而手机的普及,也使得色情无远弗届。有一次,我和一个陕西民工互留电话号码,无意中发现他手机桌面竟然是一个裸体美女。


“啊,你的屏幕很火爆!”我说。


他有点不好意思地笑了笑,赶紧将手机收了回去。他四十多岁,看起来很憨厚。这款手机是国产的“山寨机”,笨重,金光闪闪,乍一看像块金砖——在工地上,民工们用的几乎都是山寨机,但有些外形和LOGO却足以乱真。一款叫做NCKIA的山寨机,它的C接口得很紧,乍一看和NOKIA一模一样;而一款叫做CPPO的手机,看起来和OPPO没什么不同。即便是iPhone苹果手机,也有高仿真的山寨款,对,它正是项目部孟总手里的那部。它从外形到系统都和真正的苹果机一模一样,但价格只到苹果机的四五分之一。而更低级一点的山寨苹果机,它的字母标识是iPnone4,虽然比iPhone4少了一笔,但它却给了你一只完整的苹果——没有被咬过的那个小缺口,这让人看了哑然一笑。
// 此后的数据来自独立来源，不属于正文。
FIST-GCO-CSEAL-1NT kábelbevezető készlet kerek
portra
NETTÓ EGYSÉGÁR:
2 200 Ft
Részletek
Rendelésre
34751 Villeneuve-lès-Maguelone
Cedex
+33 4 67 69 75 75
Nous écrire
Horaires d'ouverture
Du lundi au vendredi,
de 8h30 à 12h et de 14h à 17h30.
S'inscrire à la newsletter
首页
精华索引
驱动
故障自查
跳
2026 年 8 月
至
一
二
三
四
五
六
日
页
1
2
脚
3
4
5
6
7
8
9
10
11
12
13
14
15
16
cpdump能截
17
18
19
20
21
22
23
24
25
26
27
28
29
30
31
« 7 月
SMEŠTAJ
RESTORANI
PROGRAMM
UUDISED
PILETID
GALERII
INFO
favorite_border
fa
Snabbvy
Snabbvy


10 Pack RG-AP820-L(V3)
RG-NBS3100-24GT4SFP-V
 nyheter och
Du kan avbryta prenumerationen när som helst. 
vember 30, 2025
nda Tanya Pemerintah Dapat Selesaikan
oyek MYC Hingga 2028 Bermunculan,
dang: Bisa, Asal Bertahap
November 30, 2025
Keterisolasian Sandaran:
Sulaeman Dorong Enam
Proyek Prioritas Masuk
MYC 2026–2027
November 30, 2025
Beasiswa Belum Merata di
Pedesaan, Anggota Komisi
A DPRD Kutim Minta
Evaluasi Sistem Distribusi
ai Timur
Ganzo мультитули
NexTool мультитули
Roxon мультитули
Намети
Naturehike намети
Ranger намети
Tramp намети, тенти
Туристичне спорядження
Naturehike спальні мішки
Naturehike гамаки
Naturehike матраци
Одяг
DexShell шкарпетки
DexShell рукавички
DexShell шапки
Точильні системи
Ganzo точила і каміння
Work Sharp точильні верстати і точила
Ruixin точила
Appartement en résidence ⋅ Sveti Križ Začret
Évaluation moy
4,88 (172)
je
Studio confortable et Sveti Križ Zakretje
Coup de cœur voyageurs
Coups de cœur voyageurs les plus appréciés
当我和陕西民工说话的时候,旁边一个年轻的民工爽朗地说,“这张不算什么,他的手机里还多着呢。”“是吗?”我说。


“是的,我给你看看,有图片也有视频。”年轻民工抢过来手机,快速地按着键,打开了一个文档。很快,一个裸体的大波妹出现在屏幕上,她挑逗地伸出舌头,用火辣的眼神看着我们说:雅蠛蝶!


“啊,我喜欢,我拍一下!”我端起摄像机,装作要拍摄的样子。两个民工看着我的反应哈哈大笑。


“这个你不要拍,拍了你的片子就是限制级的了!以后就不能在电视台播出了。”年轻的民工打趣地提醒我。


中年民工露出了他憨厚的笑,挠了挠脑袋说,“没办法,我们老婆不在身边,就只好过过干瘾啰。”“小机机”拍客的底层生活


立场、主题、身份这些宏大的东西,虽然是“张赞波”要尽力掩藏的东西,然而在工地和乡村底层,某种层面上,“张赞”这个身份也被“张赞波”扮演得非常成功。随着“张赞”跟大家相处得越来越熟络,大家对他的好奇,慢慢地从拍摄方面,转移到了行业“潜规则”等八卦问题上。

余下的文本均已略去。